Guidance on general commercial or industrial purpose

COBS 4.14.20G
  1. (1)

    1COBS 4.14.17R provides that a debenture or preference share will fall within the definition of a speculative illiquid security where the proceeds of the issue are to be used by the issuer or a member of the issuer’s group to fund various activities including the buying or construction of property.

  2. (2)

    However, COBS 4.14.18R(1) provides an exemption in cases where the property which is bought or constructed is or will be used by the issuer or a member of the issuer’s group for a general commercial or industrial purpose which it carries on.

  3. (3)

    General commercial or industrial purpose is defined in COBS 4.14.19R.

  4. (4)

    The effect of the exemption in COBS 4.14.18R(1) is that a debenture or preference share will not be a speculative illiquid security where the proceeds of the issue are used by the issuer or a member of the issuer’s group to buy or construct a property which is used by the issuer or group member for the purposes of its own commercial or industrial activities.

  5. (5)

    For instance:

    1. (a)

      where a retailer issues a debenture or preference share and uses the proceeds to build a shop, the debenture or preference share will benefit from the exemption because the property is used by the retailer for its own commercial activities (in this case, the sale of goods);

    2. (b)

      where a property developer issues a debenture or preference share and uses the proceeds to fund the costs of a property development or construction of property, which is intended to be sold, it will not benefit from the exemption because the development will not be used by the developer itself, and property development and construction services are excluded from the definition of general commercial or industrial purpose.

    3. (c)

      where a company issues a debenture or preference share to fund the costs of constructing a power station which the company intends to operate itself with a view to selling the electricity it produces, the debenture or preference share will benefit from the exemption (unless COBS 4.14.18R(2) applies).
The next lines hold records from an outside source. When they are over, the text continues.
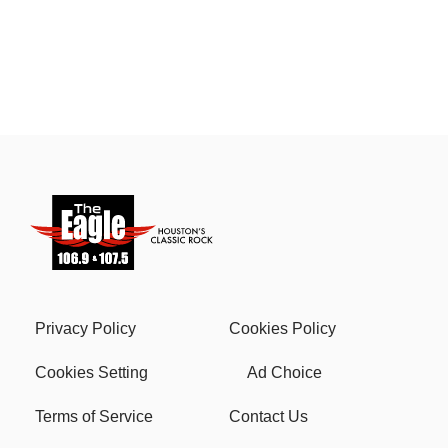
Privacy Policy
Cookies Policy
Cookies Setting
Ad Choice
Terms of Service
Contact Us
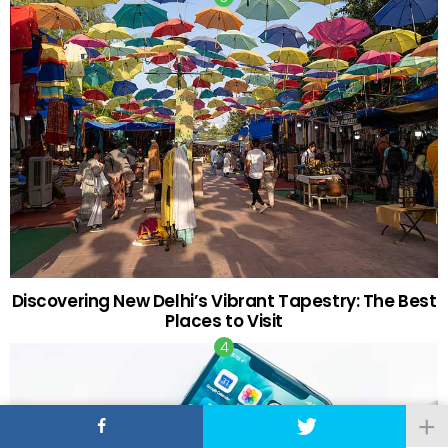
Discovering New Delhi’s Vibrant Tapestry: The Best
Places to Visit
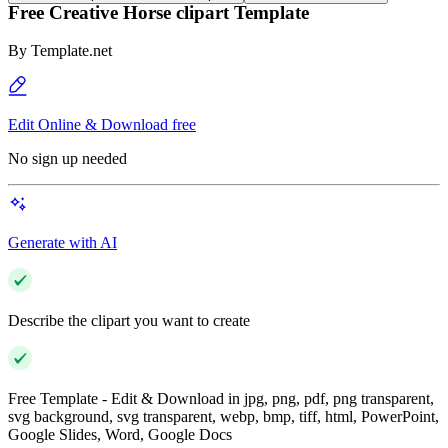
Free Creative Horse clipart Template
By
Template.net
Edit Online & Download free
No sign up needed
Generate with AI
Describe the clipart you want to create
Free Template - Edit & Download in jpg, png, pdf, png transparent,
svg background, svg transparent, webp, bmp, tiff, html, PowerPoint,
Google Slides, Word, Google Docs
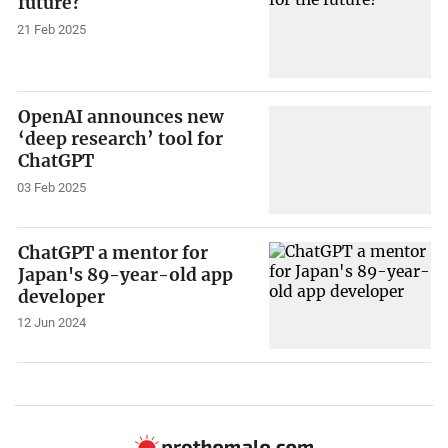
future?
21 Feb 2025
OpenAI announces new
‘deep research’ tool for
ChatGPT
03 Feb 2025
ChatGPT a mentor for
Japan's 89-year-old app
developer
12 Jun 2024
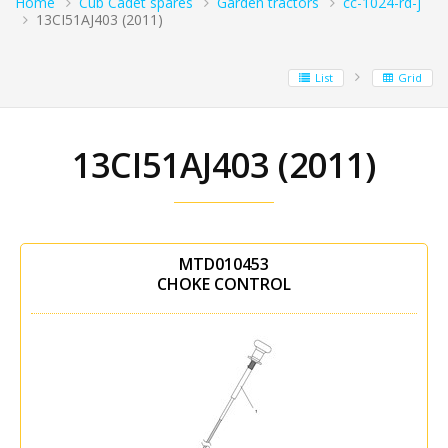
Home
Cub Cadet spares
Garden tractors
cc-1024-rd-j
13CI51AJ403 (2011)
List
Grid
13CI51AJ403 (2011)
MTD010453
CHOKE CONTROL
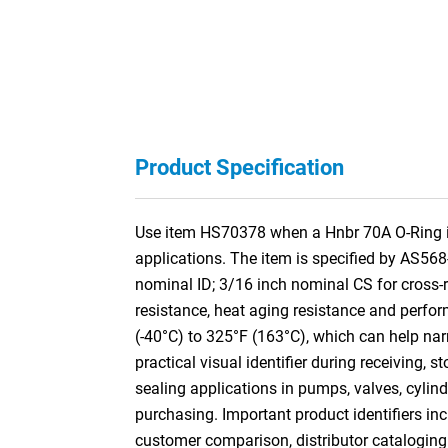
Product Specification
Use item HS70378 when a Hnbr 70A O-Ring is 
applications. The item is specified by AS56
nominal ID; 3/16 inch nominal CS for cros
resistance, heat aging resistance and perform
(-40°C) to 325°F (163°C), which can help nar
practical visual identifier during receiving,
sealing applications in pumps, valves, cylin
purchasing. Important product identifiers inc
customer comparison, distributor cataloging a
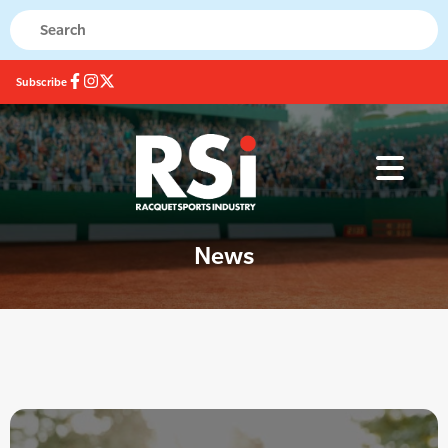
Subscribe
News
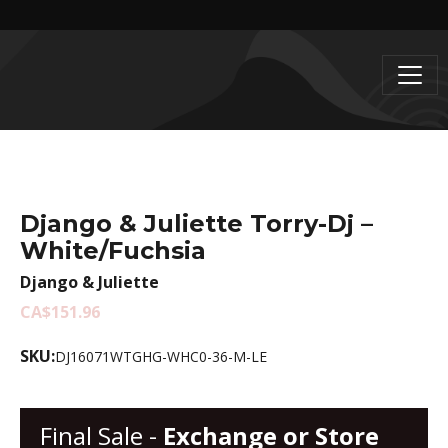
Django & Juliette Torry-Dj –
White/Fuchsia
Django & Juliette
CA$151.96
SKU:
DJ16071WTGHG-WHC0-36-M-LE
Final Sale -
Exchange or Store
That is because it will use the property for its own commercial or industrial activities (generating electricity). However, firms should also consider COBS 4.14.18R(2) and the guidance in (6) below.

  6. (6)

    COBS 4.14.18R(2) provides that the general commercial or industrial purposes exemption does not apply where the ability of the issuer to pay the coupon or other income or to repay capital on maturity in relation to the debenture or preference share is wholly or predominantly linked to, contingent on, sensitive to or dependent on the return generated as a result of the matters referred to in COBS 4.14.17R(2)(c) or (d) (buying or constructing property).

  7. (7)

    The effect of the above is that where a company issues a debenture or preference share for the purpose of funding the construction of a particular project and the company’s ability to pay interest on the debenture or preference share or repay capital depends on the success of that project, the exemption in COBS 4.14.18R(1) will not apply. In those circumstances, the debenture or preference share will be a speculative illiquid security unless one of the other exemptions in COBS 4.14.18R applies.